◆ **How to complete this task**:
Each record below is to be retyped exactly, with its pictures omitted.

<<<<

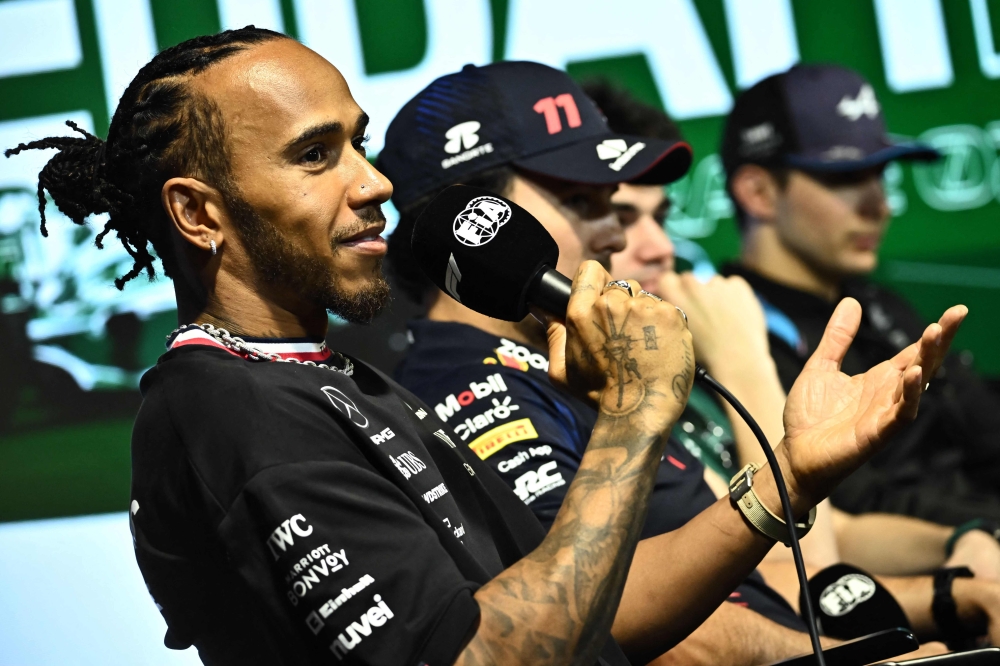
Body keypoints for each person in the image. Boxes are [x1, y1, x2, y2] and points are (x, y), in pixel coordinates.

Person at [5, 31, 961, 666]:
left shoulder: (337, 381)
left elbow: (596, 619)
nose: (374, 181)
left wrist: (791, 473)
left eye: (361, 144)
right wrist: (633, 417)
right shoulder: (222, 406)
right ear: (199, 213)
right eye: (315, 155)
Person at [380, 66, 984, 663]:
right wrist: (850, 658)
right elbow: (599, 612)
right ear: (472, 230)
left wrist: (950, 588)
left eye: (616, 204)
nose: (616, 236)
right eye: (581, 202)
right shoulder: (471, 391)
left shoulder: (570, 364)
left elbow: (769, 568)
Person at [719, 64, 1000, 532]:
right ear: (760, 193)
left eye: (880, 173)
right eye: (844, 177)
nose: (880, 204)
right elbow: (845, 509)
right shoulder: (734, 332)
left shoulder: (877, 300)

>>>>

◆ **Expected output**:
Body keypoints for each person in the image. Boxes are [x1, y1, x2, y2] and points are (x, y), in pixel coordinates.

Person at [5, 31, 961, 666]:
left shoulder: (337, 381)
left elbow: (596, 619)
nose: (374, 181)
left wrist: (791, 473)
left eye: (361, 144)
right wrist: (633, 417)
right shoulder: (222, 406)
right ear: (199, 213)
right eye: (315, 155)
Person at [380, 66, 984, 663]:
right wrist: (850, 658)
right elbow: (599, 612)
right ear: (472, 230)
left wrist: (950, 588)
left eye: (616, 204)
nose: (616, 236)
right eye: (581, 202)
right shoulder: (471, 391)
left shoulder: (570, 364)
left elbow: (769, 568)
Person at [719, 64, 1000, 532]:
right ear: (760, 193)
left eye: (880, 173)
right eye: (844, 177)
nose: (880, 204)
right elbow: (845, 509)
right shoulder: (734, 332)
left shoulder: (877, 300)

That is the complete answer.